The deduction for state and local taxes has been part of the federal tax code since the 16th Amendment was passed and the federal income tax implemented in 1913. It was part of the Civil War income tax as well. None other than Alexander Hamilton in the Federalist Papers warned that “all the resources of taxation might by degrees become the subjects of federal monopoly, to the entire exclusion and destruction of state governments.”
In a nutshell, that’s what Donald Trump, Mitch McConnell, Paul Ryan, and their Republican majorities in Congress have done to Democratic state governments. By capping this tax break at $10,000 combined for state and local income and property taxes, Republicans in Washington, D.C. can export their austerity to the states. In higher-income states with costlier housing, the 10-grand limit will bring the pain. For years, they’ve made no secret of their intentions. Ronald Reagan called it “the most sacred of cows.” As former Michigan Congressman Dave Camp described his objective in 2014, “This deduction redistributes wealth to big-government, high-tax states from small-government, low-tax states.” In June, Speaker Ryan gave the game away on CNBC when he was asked how he would sell the idea to his GOP colleagues in states like New York, New Jersey, Massachusetts, and California:
“I would say two things. First of all, look at tax reform in its totality. Second of all, let’s get the tax rates as low as possible for everybody. Not based upon where you live. And third of all, let’s stop masking profligate governments, let’s stop disguising the inefficiencies of some of these state governments you just mentioned and make taxpayers and all of those other states … pay for these states don’t have their act together.”
With the exception of Illinois (currently under the mismanagement of Republican Gov. Bruce Rauner), these blue states very much have their act together. But thanks to DC Republicans, they’ll have to scramble to somehow sidestep the impact of the GOP’s blue-state payback, or face steep spending cuts as pressure to slash state taxes increases.
As it turns out, these are just some of the ways Republicans are making a mockery of Chief Justice Roberts’ conception of “equal sovereignty.” Attorney General Jeff Sessions and Homeland Security Secretary Kirstjen Nielsen have called for withholding federal funds from and even prosecuting officials in states and municipalities which have declared “sanctuary cities.” While the failed Graham-Cassidy health care bill would have massively shifted federal spending from California, New York, Maryland, Massachusetts, and other blue states to GOP-friendly states, House Speaker Paul Ryan has not given up his quest to convert a shrunken Medicaid program into block grants for the states. And it’s not to hard imagine the 2018 Trump “infrastructure plan” devolving into yet another conveyor belt of blue state cash into red state coffers.

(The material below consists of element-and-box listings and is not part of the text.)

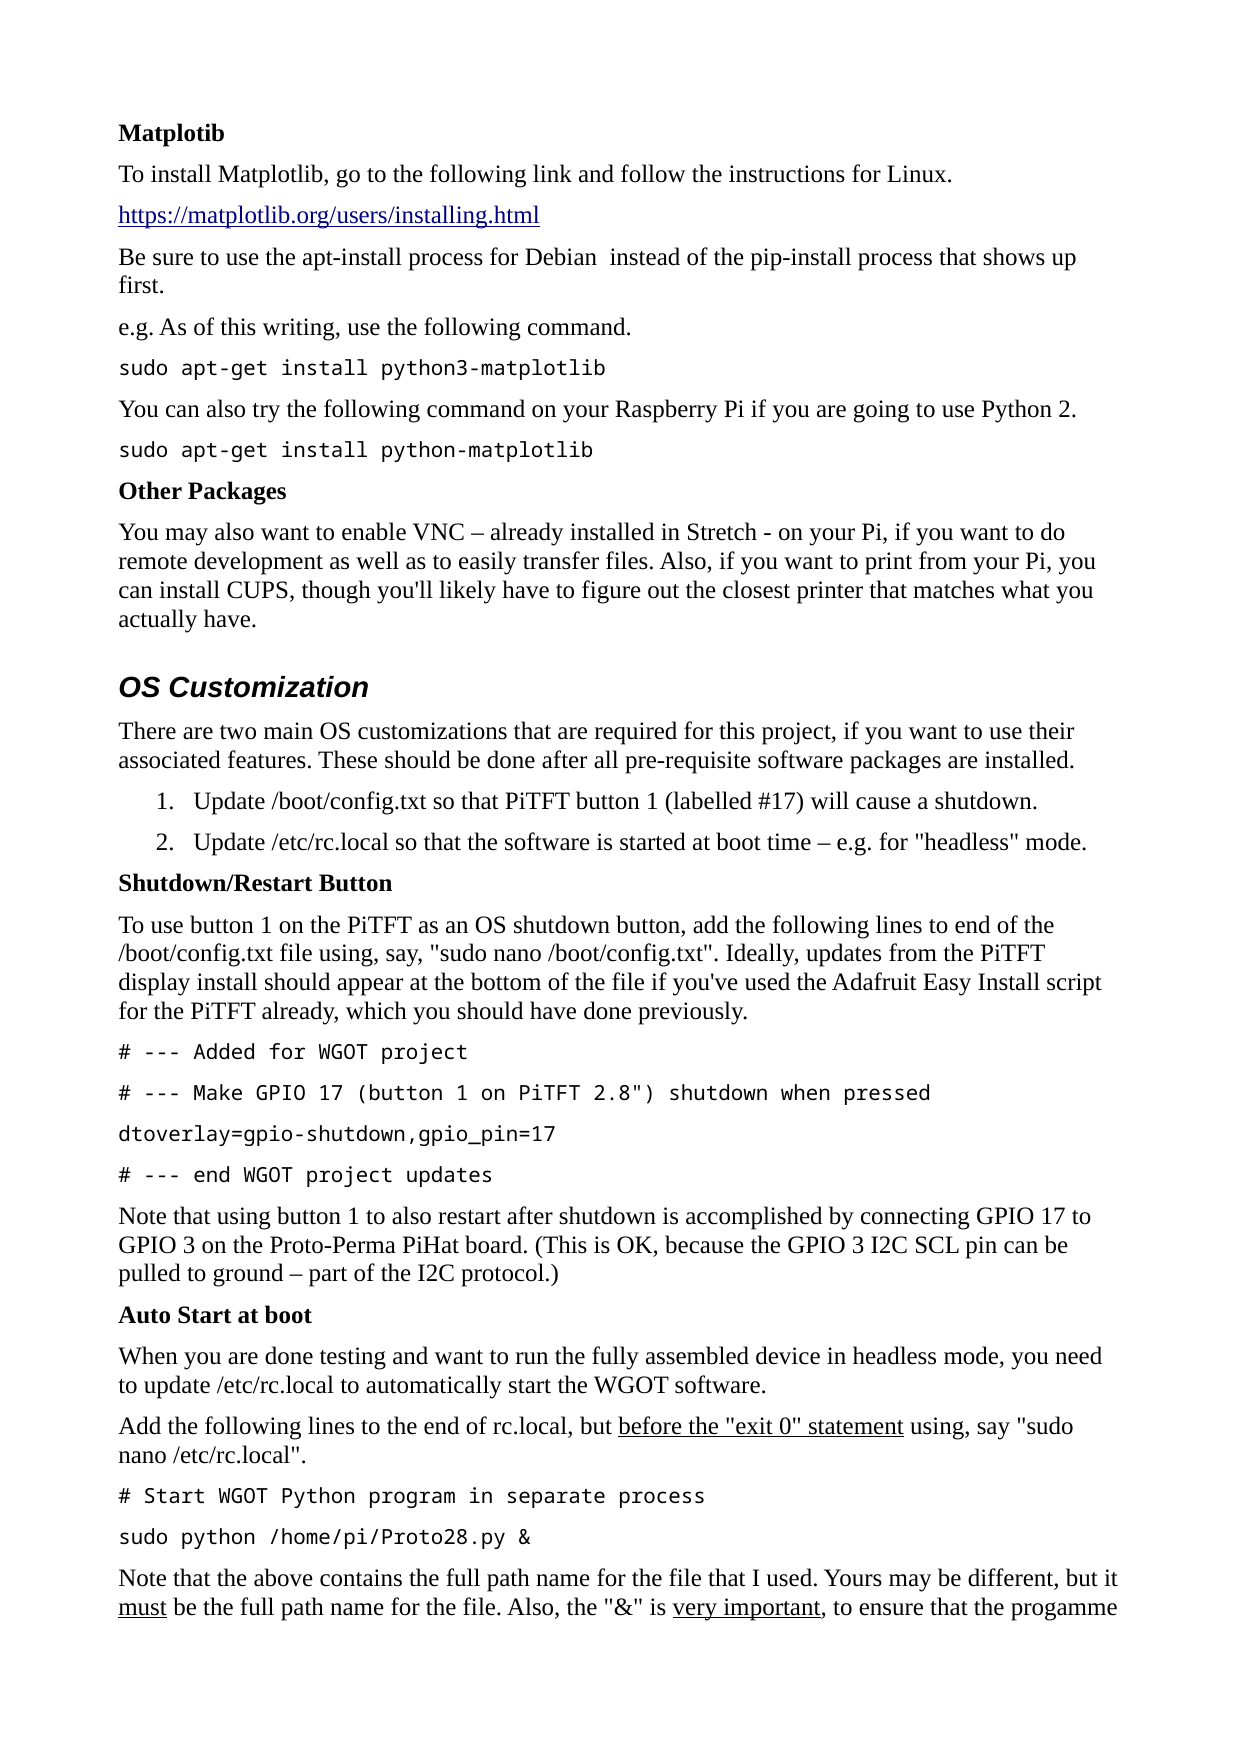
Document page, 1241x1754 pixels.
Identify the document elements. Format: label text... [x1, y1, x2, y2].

text Note that the above contains the full path name for the file that I used. Yours may be different, but it must be the full path name for the file. Also, the "&" is very important, to ensure that the progamme [118, 1563, 1122, 1620]
text # Start WGOT Python program in separate process [118, 1481, 1122, 1509]
text Add the following lines to the end of rc.local, but before the "exit 0" statement using, say "sudo nano /etc/rc.local". [118, 1411, 1122, 1468]
text Matplotib [118, 118, 1122, 147]
list Update /etc/rc.local so that the software is started at boot time – e.g. for "headless" mode. [156, 827, 1122, 856]
text You can also try the following command on your Raspberry Pi if you are going to use Python 2. [118, 394, 1122, 423]
text Auto Start at boot [118, 1300, 1122, 1328]
text Other Packages [118, 476, 1122, 505]
text Note that using button 1 to also restart after shutdown is accomplished by connecting GPIO 17 to GPIO 3 on the Proto-Perma PiHat board. (This is OK, because the GPIO 3 I2C SCL pin can be pulled to ground – part of the I2C protocol.) [118, 1201, 1122, 1287]
text When you are done testing and want to run the fully assembled device in headless mode, you need to update /etc/rc.local to automatically start the WGOT software. [118, 1341, 1122, 1398]
text To install Matplotlib, go to the following link and follow the instructions for Linux. [118, 159, 1122, 188]
text sudo apt-get install python3-matplotlib [118, 353, 1122, 382]
text # --- end WGOT project updates [118, 1160, 1122, 1188]
text e.g. As of this writing, use the following command. [118, 312, 1122, 341]
text There are two main OS customizations that are required for this project, if you want to use their associated features. These should be done after all pre-requisite software packages are installed. [118, 716, 1122, 773]
text Shutdown/Restart Button [118, 868, 1122, 897]
text # --- Make GPIO 17 (button 1 on PiTFT 2.8") shutdown when pressed [118, 1078, 1122, 1107]
list Update /boot/config.txt so that PiTFT button 1 (labelled #17) will cause a shutdown. [156, 786, 1122, 815]
text You may also want to enable VNC – already installed in Stretch - on your Pi, if you want to do remote development as well as to easily transfer files. Also, if you want to print from your Pi, you can install CUPS, though you'll likely have to figure out the closest printer that matches what you actually have. [118, 517, 1122, 632]
subtitle OS Customization [118, 670, 1122, 703]
text # --- Added for WGOT project [118, 1037, 1122, 1066]
text dtoverlay=gpio-shutdown,gpio_pin=17 [118, 1119, 1122, 1148]
text https://matplotlib.org/users/installing.html [118, 201, 1122, 229]
text To use button 1 on the PiTFT as an OS shutdown button, add the following lines to end of the /boot/config.txt file using, say, "sudo nano /boot/config.txt". Ideally, updates from the PiTFT display install should appear at the bottom of the file if you've used the Adafruit Easy Install script for the PiTFT already, which you should have done previously. [118, 910, 1122, 1025]
text sudo python /home/pi/Proto28.py & [118, 1522, 1122, 1550]
text sudo apt-get install python-matplotlib [118, 435, 1122, 464]
text Be sure to use the apt-install process for Debian instead of the pip-install process that shows up first. [118, 242, 1122, 299]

That today’s vindictive Republican Party would resort to these kinds of measures to enforce blue state austerity is not surprising. If nothing else, after all, the GOP now is little more than a perpetual spite machine. But if Chief Justice John Roberts is to be believed, none of this is supposed to come to pass under his blighted theory of “equal sovereignty.” To be sure, blue state attorneys general will be heading to court to stop all of it. And when they get to the highest court in the land, those lawyers from Connecticut and California, New York and New Jersey could argue that our nation “is a union of states, equal in power, dignity and authority” and that “the fundamental principle of equal sovereignty remains highly pertinent in assessing subsequent disparate treatment of states.”
In the meantime, blue states should prepare—literally and metaphorically—to get drilled.